Task to complete –
Could you format the listing from the line containing "Document page, 1500x844 pixels." through the line containing "picture [101, 82, 1595, 864]" as a two-column CSV with the headers input and output? Each row should hold one text and its answer, each in a single quoted field, with line breaks replaced by spaces.

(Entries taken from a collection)

+++++

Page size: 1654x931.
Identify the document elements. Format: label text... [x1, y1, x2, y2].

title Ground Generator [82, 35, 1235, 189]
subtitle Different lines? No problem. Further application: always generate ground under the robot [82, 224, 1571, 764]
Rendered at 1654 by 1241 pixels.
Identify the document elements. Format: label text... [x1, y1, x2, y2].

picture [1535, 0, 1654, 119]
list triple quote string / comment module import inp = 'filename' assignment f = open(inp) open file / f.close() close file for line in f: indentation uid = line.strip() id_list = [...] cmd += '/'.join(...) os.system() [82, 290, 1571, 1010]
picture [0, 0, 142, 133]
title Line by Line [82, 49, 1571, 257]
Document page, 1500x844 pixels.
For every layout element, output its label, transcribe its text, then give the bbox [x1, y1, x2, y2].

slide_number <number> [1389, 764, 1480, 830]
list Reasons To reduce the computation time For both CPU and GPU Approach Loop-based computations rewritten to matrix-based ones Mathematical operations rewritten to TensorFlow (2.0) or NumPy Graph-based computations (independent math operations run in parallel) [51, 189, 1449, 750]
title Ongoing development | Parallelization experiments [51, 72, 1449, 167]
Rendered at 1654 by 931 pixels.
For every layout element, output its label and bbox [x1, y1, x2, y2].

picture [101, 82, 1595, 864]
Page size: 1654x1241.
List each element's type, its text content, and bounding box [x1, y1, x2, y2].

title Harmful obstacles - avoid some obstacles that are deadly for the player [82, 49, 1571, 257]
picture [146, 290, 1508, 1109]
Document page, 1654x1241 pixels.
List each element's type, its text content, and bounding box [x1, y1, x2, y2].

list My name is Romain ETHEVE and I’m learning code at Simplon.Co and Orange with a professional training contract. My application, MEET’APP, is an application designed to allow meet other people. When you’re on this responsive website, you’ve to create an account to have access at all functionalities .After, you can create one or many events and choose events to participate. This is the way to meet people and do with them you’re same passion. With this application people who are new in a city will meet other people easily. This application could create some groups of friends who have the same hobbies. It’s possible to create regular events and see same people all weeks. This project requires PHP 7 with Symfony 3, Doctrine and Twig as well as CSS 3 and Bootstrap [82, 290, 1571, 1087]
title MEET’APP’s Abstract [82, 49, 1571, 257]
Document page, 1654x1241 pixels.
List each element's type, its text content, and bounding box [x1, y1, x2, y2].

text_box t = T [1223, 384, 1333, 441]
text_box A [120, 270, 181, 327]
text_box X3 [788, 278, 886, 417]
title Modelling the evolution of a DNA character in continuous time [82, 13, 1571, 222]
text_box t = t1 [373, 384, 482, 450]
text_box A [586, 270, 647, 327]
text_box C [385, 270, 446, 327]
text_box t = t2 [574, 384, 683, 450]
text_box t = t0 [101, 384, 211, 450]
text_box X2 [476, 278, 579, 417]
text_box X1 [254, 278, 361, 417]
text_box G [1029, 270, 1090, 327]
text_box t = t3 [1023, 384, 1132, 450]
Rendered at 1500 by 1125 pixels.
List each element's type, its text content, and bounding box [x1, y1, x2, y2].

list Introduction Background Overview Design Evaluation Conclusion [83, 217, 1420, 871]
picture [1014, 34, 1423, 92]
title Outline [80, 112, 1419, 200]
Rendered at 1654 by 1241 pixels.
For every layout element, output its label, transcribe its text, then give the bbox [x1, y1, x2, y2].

+++++

The result –
input,output
"Document page, 1500x844 pixels. For every layout element, output its label, transcribe its text, then give the bbox [x1, y1, x2, y2].","slide_number <number> [1389, 764, 1480, 830] list Reasons To reduce the computation time For both CPU and GPU Approach Loop-based computations rewritten to matrix-based ones Mathematical operations rewritten to TensorFlow (2.0) or NumPy Graph-based computations (independent math operations run in parallel) [51, 189, 1449, 750] title Ongoing development | Parallelization experiments [51, 72, 1449, 167]"
"Rendered at 1654 by 931 pixels. For every layout element, output its label and bbox [x1, y1, x2, y2].","picture [101, 82, 1595, 864]"